» **Task details**:
Please write out the listing beneath this sentence exactly, from its first line to the line with "the contact list.", and stop there.

» **Material provided**:
▼
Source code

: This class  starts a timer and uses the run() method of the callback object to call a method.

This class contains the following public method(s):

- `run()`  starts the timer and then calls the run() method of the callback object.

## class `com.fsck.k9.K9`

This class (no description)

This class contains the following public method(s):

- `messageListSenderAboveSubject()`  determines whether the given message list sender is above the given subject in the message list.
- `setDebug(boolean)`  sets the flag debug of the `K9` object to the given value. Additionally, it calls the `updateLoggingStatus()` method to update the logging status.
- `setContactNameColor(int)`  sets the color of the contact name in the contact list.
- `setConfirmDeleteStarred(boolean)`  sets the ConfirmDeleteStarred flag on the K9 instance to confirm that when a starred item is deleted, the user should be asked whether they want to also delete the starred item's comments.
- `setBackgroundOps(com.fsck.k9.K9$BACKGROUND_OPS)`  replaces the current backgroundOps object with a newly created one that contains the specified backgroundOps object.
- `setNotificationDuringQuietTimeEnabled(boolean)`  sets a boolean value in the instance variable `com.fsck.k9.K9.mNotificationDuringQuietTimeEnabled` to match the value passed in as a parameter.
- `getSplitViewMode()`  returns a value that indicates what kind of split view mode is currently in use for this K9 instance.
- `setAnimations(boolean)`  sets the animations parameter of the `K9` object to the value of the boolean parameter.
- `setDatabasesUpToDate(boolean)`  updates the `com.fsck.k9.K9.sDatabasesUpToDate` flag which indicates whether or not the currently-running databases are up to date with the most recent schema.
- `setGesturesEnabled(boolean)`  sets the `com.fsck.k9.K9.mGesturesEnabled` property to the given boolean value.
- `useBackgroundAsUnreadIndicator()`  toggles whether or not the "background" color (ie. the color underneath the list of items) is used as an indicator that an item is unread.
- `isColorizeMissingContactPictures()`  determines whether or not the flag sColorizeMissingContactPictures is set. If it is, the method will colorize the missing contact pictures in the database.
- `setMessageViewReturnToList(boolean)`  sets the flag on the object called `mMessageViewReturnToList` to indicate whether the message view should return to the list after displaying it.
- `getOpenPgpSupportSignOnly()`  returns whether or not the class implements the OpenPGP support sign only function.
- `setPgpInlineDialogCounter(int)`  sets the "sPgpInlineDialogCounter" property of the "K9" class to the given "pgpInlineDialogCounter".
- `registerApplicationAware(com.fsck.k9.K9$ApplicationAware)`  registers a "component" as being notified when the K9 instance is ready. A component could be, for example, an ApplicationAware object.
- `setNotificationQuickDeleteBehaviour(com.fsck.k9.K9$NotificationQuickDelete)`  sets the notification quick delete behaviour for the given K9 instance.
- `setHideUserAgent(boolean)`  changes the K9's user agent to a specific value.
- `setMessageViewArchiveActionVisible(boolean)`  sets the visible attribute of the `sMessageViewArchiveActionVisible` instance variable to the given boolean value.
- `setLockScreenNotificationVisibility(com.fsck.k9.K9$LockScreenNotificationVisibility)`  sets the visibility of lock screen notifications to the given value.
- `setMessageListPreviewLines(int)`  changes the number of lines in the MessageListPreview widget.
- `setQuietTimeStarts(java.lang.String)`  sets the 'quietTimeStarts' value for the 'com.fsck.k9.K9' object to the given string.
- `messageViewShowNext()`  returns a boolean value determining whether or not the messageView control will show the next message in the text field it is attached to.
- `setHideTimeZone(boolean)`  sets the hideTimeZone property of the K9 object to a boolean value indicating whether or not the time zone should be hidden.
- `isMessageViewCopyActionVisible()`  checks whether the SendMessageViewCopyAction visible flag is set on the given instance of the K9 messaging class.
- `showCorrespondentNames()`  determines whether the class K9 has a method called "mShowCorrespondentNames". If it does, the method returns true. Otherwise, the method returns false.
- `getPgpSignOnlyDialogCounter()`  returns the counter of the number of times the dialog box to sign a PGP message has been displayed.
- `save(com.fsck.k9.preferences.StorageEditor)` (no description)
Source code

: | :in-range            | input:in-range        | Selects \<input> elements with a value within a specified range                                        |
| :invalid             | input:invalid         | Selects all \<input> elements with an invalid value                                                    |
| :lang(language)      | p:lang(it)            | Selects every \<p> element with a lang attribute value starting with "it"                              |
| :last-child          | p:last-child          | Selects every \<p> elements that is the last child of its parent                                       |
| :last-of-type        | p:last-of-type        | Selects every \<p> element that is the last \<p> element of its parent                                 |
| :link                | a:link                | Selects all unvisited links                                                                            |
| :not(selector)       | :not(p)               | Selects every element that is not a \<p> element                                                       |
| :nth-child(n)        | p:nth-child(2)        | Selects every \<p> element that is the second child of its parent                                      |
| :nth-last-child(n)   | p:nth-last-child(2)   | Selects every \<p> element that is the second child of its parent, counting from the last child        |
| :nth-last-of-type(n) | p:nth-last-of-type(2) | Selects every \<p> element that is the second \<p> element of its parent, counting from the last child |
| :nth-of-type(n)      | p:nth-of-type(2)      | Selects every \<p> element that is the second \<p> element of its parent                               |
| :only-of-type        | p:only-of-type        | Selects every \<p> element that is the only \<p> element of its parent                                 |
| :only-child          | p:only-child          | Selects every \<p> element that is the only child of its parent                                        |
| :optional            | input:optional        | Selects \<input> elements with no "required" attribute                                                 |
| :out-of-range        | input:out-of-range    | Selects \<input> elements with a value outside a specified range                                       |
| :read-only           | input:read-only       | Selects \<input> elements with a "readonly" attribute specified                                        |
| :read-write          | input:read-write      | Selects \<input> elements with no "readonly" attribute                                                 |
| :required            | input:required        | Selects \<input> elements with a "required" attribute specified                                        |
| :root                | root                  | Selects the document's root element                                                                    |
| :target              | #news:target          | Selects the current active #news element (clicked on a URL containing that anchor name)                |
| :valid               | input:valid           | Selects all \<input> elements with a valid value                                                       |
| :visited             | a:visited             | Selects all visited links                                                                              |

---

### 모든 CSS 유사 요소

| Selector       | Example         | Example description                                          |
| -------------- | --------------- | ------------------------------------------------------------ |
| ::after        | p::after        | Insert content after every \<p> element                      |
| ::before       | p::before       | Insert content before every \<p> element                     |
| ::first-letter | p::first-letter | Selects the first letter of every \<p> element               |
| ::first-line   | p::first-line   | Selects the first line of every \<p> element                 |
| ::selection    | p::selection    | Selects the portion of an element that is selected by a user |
▲
» **Completed task**:
Source code

: This class  starts a timer and uses the run() method of the callback object to call a method.

This class contains the following public method(s):

- `run()`  starts the timer and then calls the run() method of the callback object.

## class `com.fsck.k9.K9`

This class (no description)

This class contains the following public method(s):

- `messageListSenderAboveSubject()`  determines whether the given message list sender is above the given subject in the message list.
- `setDebug(boolean)`  sets the flag debug of the `K9` object to the given value. Additionally, it calls the `updateLoggingStatus()` method to update the logging status.
- `setContactNameColor(int)`  sets the color of the contact name in the contact list.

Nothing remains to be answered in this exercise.